Not so long ago, the conventional wisdom was that it was time to stick a fork in Biden. The Atlantic’s Mark Leibovich argued that Biden was doing a fine enough job for now but would simply be too old to run in 2024—which, hey, fair enough. CNN’s resident font of conventional wisdom Chris Cillizza looked at some polls and found that most people did not want Biden to run again. The New York Times asked its readers what they though and received al kinds of responses, all while the paper’s reports found that “whispers” were starting to spread among Democrats who had begun looking for a successor. The Times’ edible critic Maureen Dowd urged Biden not to do it.

It was hard to fault any of these people for encouraging Biden not to run. At the time, his poll numbers were terrible (they’re still bad). He had been lead-footed in his response to predictable disasters—such as the overturning of Roe v. Wade—and slow to grasp the severity of more unpredictable ones, like inflation. He wasn’t getting anything done and his legislative agenda had been stuck in the mud for months. Most of all, he was too old and seemed physically ill-equipped to keep up with the multitude of scandals that had piled up over the previous years.
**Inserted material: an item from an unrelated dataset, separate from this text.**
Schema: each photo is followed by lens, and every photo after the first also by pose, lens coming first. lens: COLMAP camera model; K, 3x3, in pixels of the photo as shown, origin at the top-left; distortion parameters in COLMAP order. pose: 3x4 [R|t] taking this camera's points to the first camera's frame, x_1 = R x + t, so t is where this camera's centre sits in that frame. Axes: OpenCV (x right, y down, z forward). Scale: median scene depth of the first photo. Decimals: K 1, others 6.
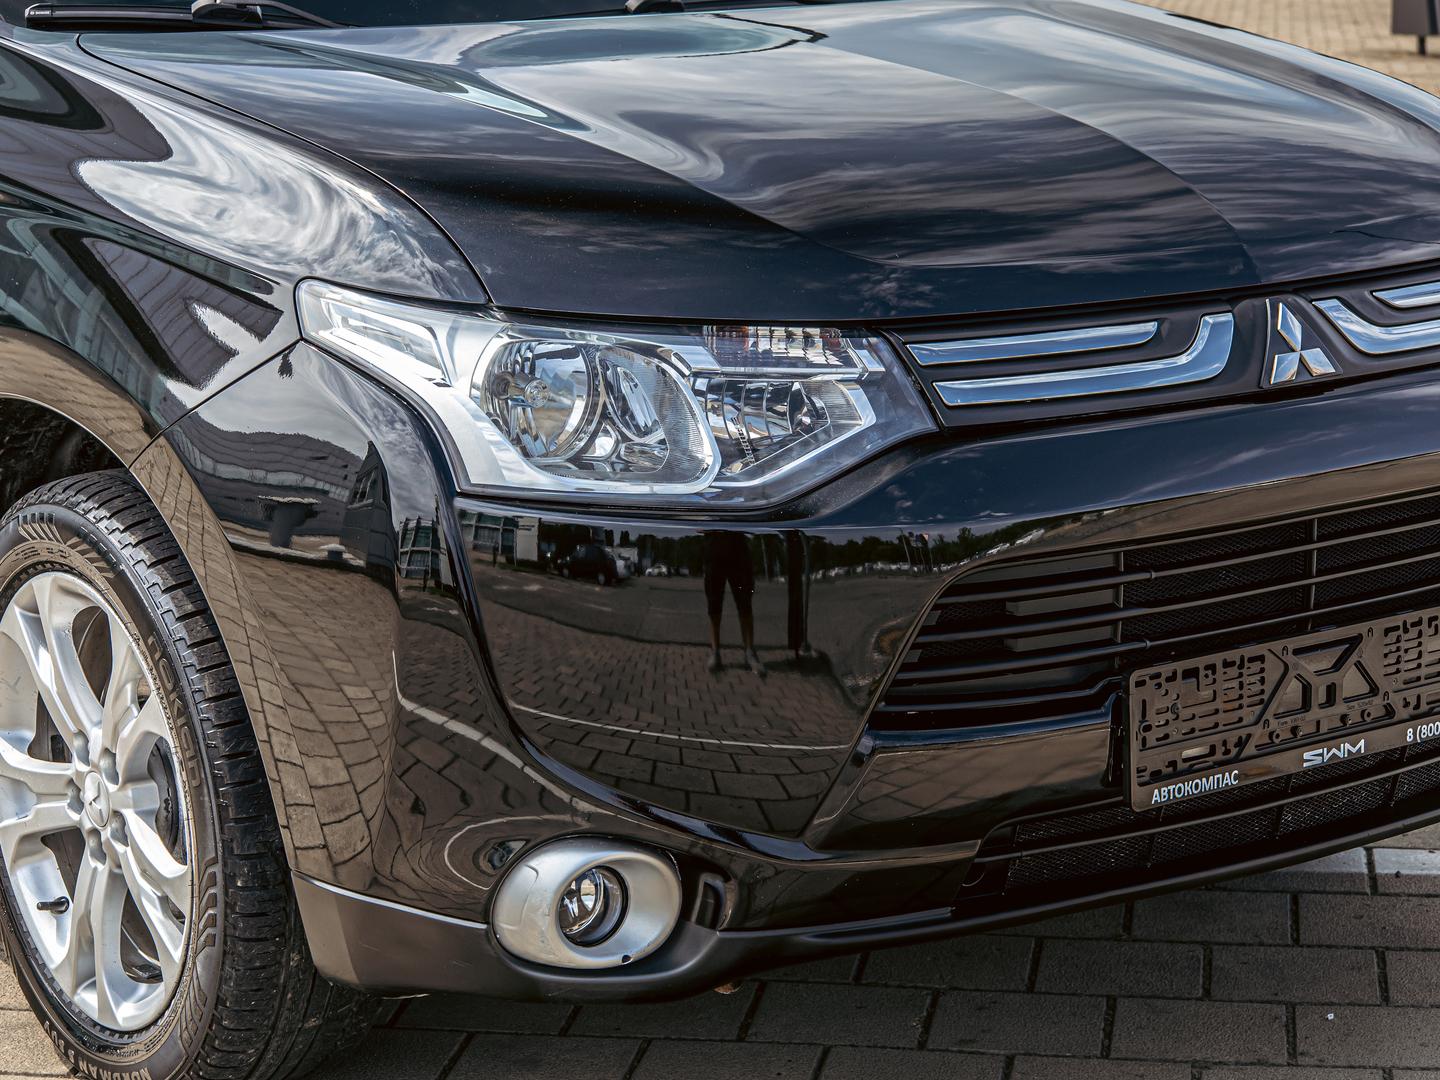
lens RADIAL K [[3002.7, 0, 617.9], [0, 3002.7, 539.6], [0, 0, 1]] dist [-0.072181, -0.197636]
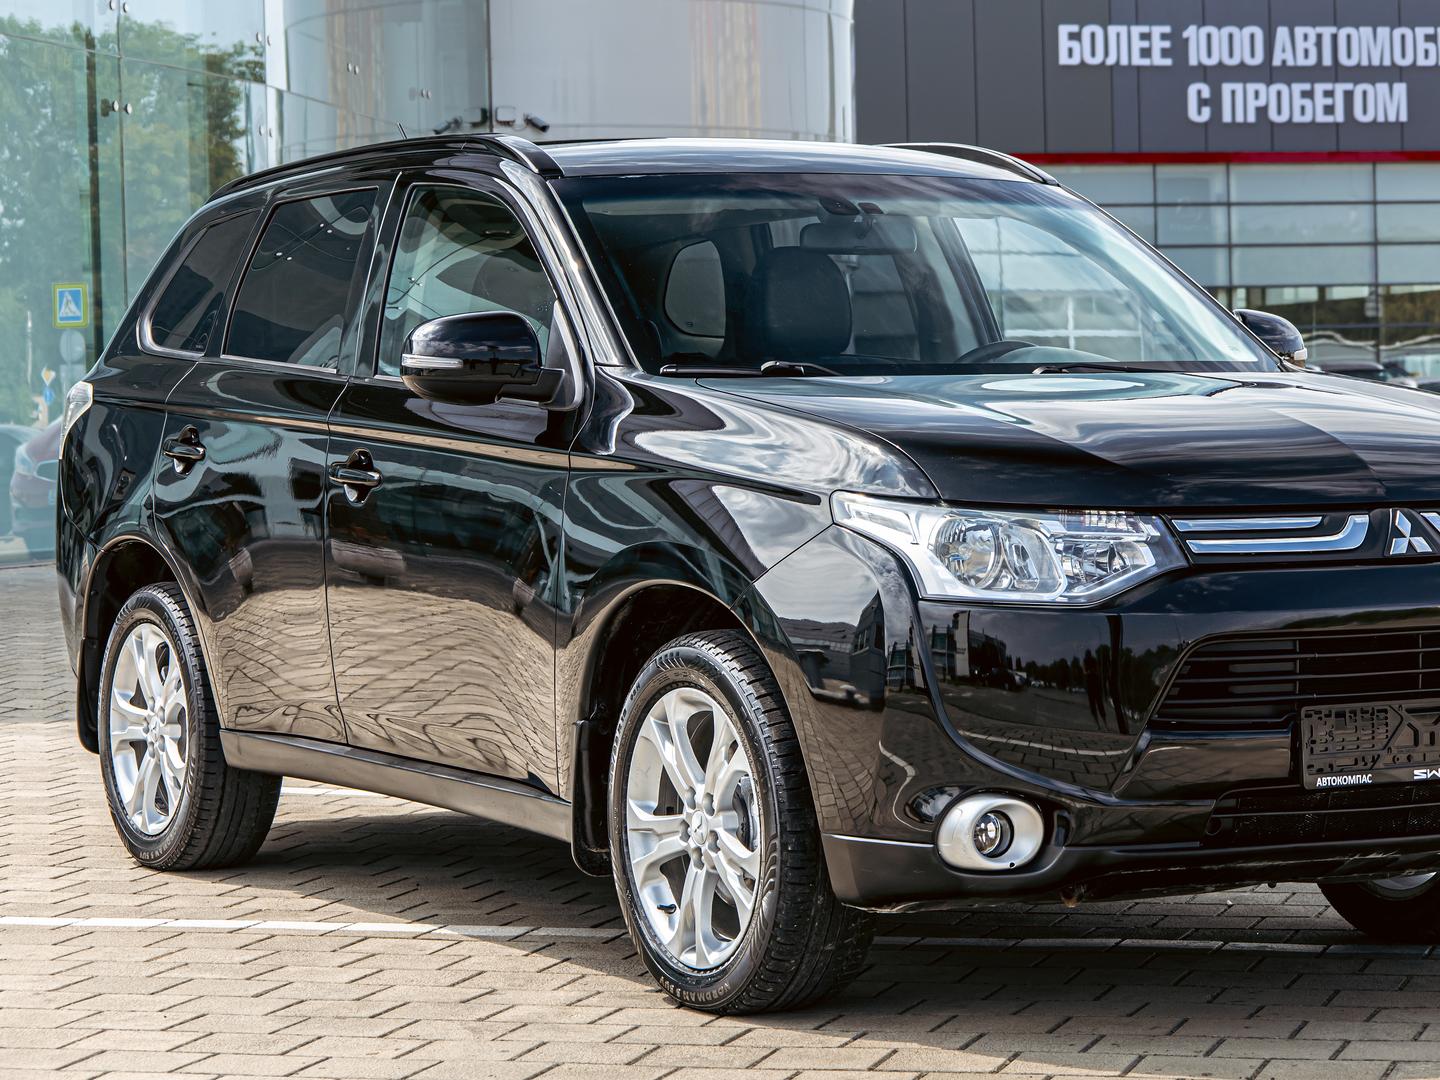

And then, like an unwelcome delivery from the metaphor store, Biden caught Covid-19. Then he recovered. Then he tested positive again. If it wasn’t for bad luck, Biden would hardly have any at all. Inflation, Ukraine, an economy that seemed poised to lurch into recession—it may have been unfair to fault Biden personally for many of these maladies, but they had an enervating effect on his presidency all the same.

But things have recently started to turn around. Biden has notched a series of legislative wins on climate change, gun control, health care, and tax enforcement. His administration killed one of the architects of 9/11. And the economy seems like it might not be heading into the toilet after all. His approval rating has lurched up—though just to around 40 percent, not anything to write home about. The biggest problem—that Joe Biden is not getting any younger—has not gone away. The questions about whether or not he should run for the good of his party and/or the country will persist. But in a town where who’s up and who’s down eternally matters, for better or for worse, Biden was at least no longer “down.” Now he was the guy notching accomplishments while recovering from Covid.
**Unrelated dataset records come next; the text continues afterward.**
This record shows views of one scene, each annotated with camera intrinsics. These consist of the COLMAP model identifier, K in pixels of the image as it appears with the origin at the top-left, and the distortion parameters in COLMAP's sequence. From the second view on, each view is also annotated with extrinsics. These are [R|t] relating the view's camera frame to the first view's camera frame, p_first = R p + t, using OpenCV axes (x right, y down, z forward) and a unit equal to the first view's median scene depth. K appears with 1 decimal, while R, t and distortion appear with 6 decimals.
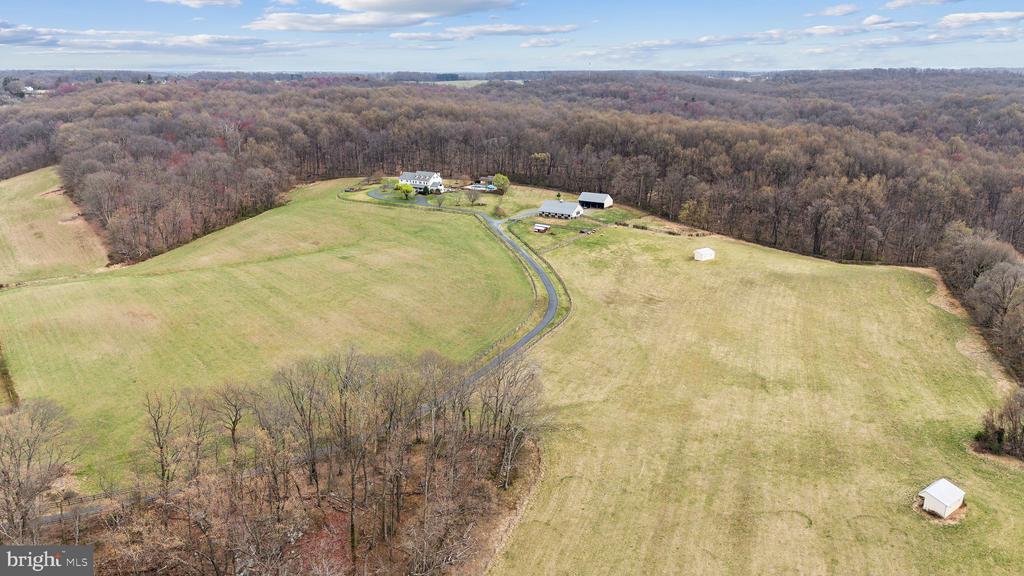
lens RADIAL K [[777.7, 0, 488.1], [0, 777.7, 287.1], [0, 0, 1]] dist [0.104824, -0.131606]
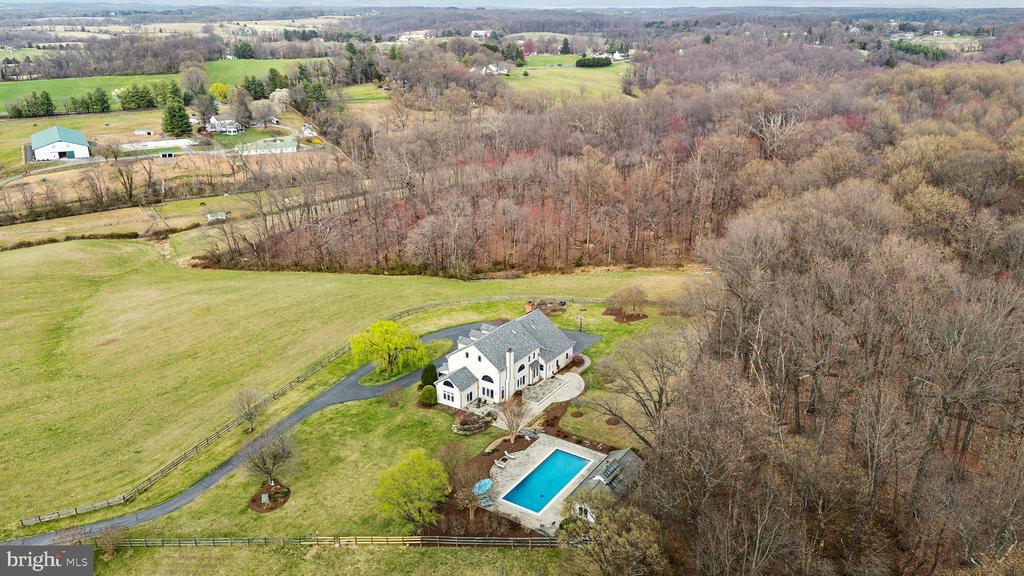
lens RADIAL K [[777.7, 0, 503.9], [0, 777.7, 280.5], [0, 0, 1]] dist [0.103615, -0.129429]
pose [[0.016785, 0.331347, -0.943359, 0.241296], [-0.274815, 0.908684, 0.314278, -0.300773], [0.961351, 0.253974, 0.106312, 1.078942]]
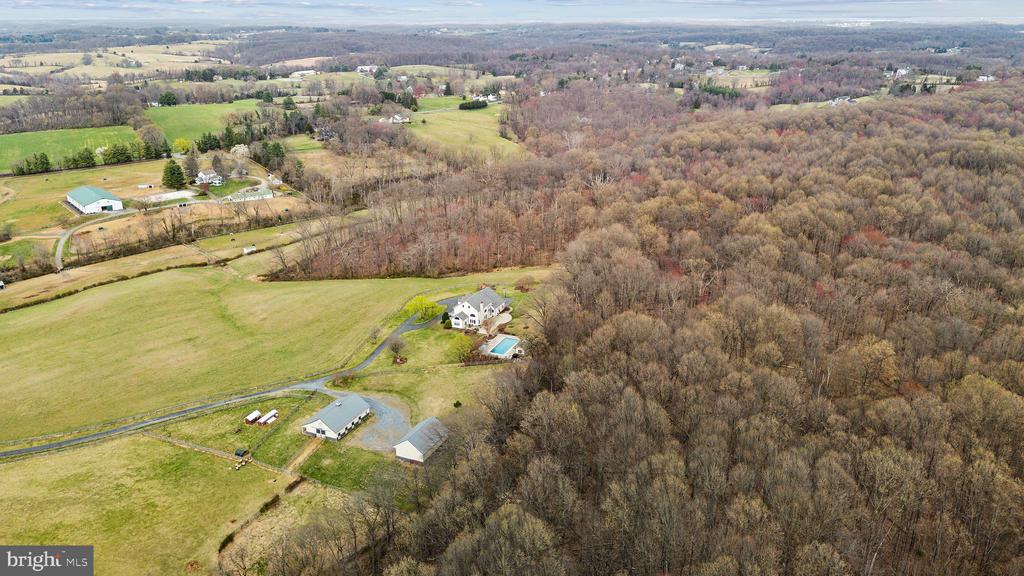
lens RADIAL K [[777.7, 0, 503.9], [0, 777.7, 280.5], [0, 0, 1]] dist [0.103615, -0.129429]
pose [[0.183571, 0.316959, -0.930504, 0.694342], [-0.267290, 0.927020, 0.263041, -0.411111], [0.945969, 0.200428, 0.254894, 0.932218]]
But if concerns about Biden’s readiness can fuel a summertime media boomlet, surely there is the occasion to apply some similar reasoning to Donald Trump. Trump is obviously and self-evidently wrong for public office. The sheer number of scandals during his time in office disqualify him. His plans for a second term essentially involve purging the government in some sort of Night of the Long Knives.
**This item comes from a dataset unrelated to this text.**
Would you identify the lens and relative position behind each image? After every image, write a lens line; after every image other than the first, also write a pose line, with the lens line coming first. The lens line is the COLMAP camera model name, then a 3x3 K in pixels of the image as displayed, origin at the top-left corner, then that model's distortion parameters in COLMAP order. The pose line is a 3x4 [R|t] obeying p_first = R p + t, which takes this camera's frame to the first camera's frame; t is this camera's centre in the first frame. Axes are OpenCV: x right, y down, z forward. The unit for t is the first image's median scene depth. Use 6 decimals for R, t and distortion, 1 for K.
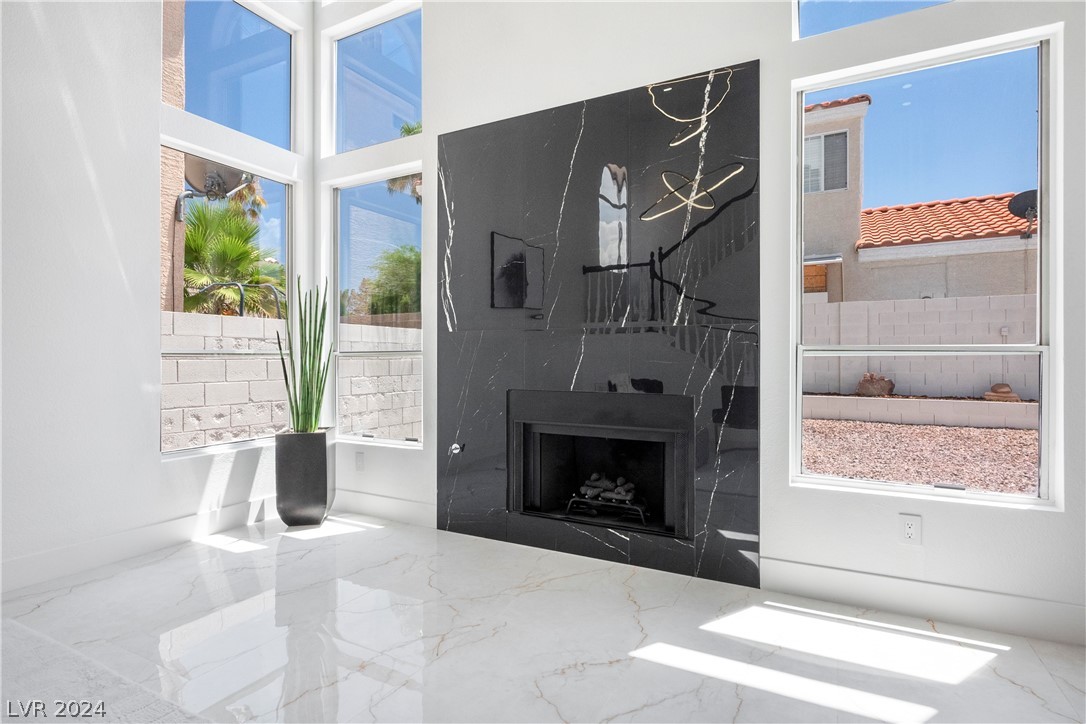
lens RADIAL K [[543.3, 0, 519.0], [0, 543.3, 352.4], [0, 0, 1]] dist [-0.013075, 0.002267]
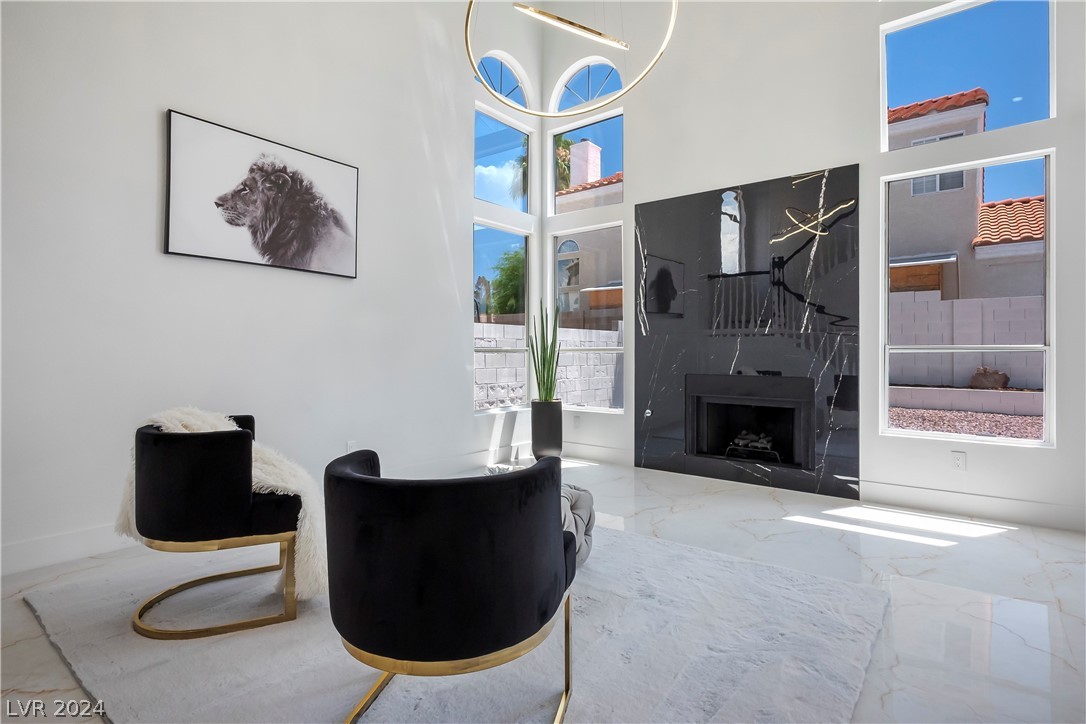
lens RADIAL K [[543.3, 0, 550.0], [0, 543.3, 344.6], [0, 0, 1]] dist [-0.013075, 0.002267]
pose [[0.991821, -0.000857, -0.127632, -0.191439], [0.000419, 0.999994, -0.003463, -0.007518], [0.127634, 0.003381, 0.991816, -0.524003]]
He is under a criminal investigation that seems more serious with each passing day and revolves around a host of crimes relating both to his attempt to illegally overturn the 2020 election and his general corruption. Trump’s conspiracy theories about the 2020 election are hugely unpopular and toxic to democracy. There isn’t extensive public opinion polling about the raid yet, but there is reason to believe that the public will also view it as warranted given his general lawlessness (and his own past comments about the important of proper document retention policies). Trump, it should also be underlined, is also extremely old.

All of this would make Trump a bad candidate; he mass produces grist for hot takes about his general unfitness on a staggeringly regular basis. I almost forgot to even mention the whole thing about how his generals had to explain to him that he could not do a Hitler. Oh, and like Biden, the guy is old. So if Biden should be bowing out of his reelection race—the banner under which our heroic pundits were marching more or less in lockstep until very recently—Trump obviously shouldn’t as well. Perhaps no one wants to make this case because it’s got a a dog-bites-man level of obviousness, but it’s undoubtedly true—and will only get truer as the Department of Justice’s investigation intensifies and the president escalates his deranged responses. So let the essays flow!